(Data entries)

· · · ·

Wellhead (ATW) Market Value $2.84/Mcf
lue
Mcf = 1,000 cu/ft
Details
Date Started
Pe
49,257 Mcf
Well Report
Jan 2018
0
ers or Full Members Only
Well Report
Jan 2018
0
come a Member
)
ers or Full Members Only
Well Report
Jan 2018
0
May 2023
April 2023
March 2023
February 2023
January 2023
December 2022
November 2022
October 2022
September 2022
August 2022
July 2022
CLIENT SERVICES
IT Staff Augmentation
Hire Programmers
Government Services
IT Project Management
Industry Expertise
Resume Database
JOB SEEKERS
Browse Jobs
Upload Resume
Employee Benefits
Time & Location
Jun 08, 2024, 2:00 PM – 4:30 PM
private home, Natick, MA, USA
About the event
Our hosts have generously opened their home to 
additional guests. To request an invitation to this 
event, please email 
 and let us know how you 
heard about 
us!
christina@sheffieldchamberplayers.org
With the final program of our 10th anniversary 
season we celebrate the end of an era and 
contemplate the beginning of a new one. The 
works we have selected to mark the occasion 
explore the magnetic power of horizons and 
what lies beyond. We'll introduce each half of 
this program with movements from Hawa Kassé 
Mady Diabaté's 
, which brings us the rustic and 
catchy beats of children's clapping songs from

· · · ·

■ TASK OBJECTIVE ■
All of the lines above need to be given again exactly.

■ RESPONSE TO THIS EXERCISE ■
Wellhead (ATW) Market Value $2.84/Mcf
lue
Mcf = 1,000 cu/ft
Details
Date Started
Pe
49,257 Mcf
Well Report
Jan 2018
0
ers or Full Members Only
Well Report
Jan 2018
0
come a Member
)
ers or Full Members Only
Well Report
Jan 2018
0
May 2023
April 2023
March 2023
February 2023
January 2023
December 2022
November 2022
October 2022
September 2022
August 2022
July 2022
CLIENT SERVICES
IT Staff Augmentation
Hire Programmers
Government Services
IT Project Management
Industry Expertise
Resume Database
JOB SEEKERS
Browse Jobs
Upload Resume
Employee Benefits
Time & Location
Jun 08, 2024, 2:00 PM – 4:30 PM
private home, Natick, MA, USA
About the event
Our hosts have generously opened their home to 
additional guests. To request an invitation to this 
event, please email 
 and let us know how you 
heard about 
us!
christina@sheffieldchamberplayers.org
With the final program of our 10th anniversary 
season we celebrate the end of an era and 
contemplate the beginning of a new one. The 
works we have selected to mark the occasion 
explore the magnetic power of horizons and 
what lies beyond. We'll introduce each half of 
this program with movements from Hawa Kassé 
Mady Diabaté's 
, which brings us the rustic and 
catchy beats of children's clapping songs from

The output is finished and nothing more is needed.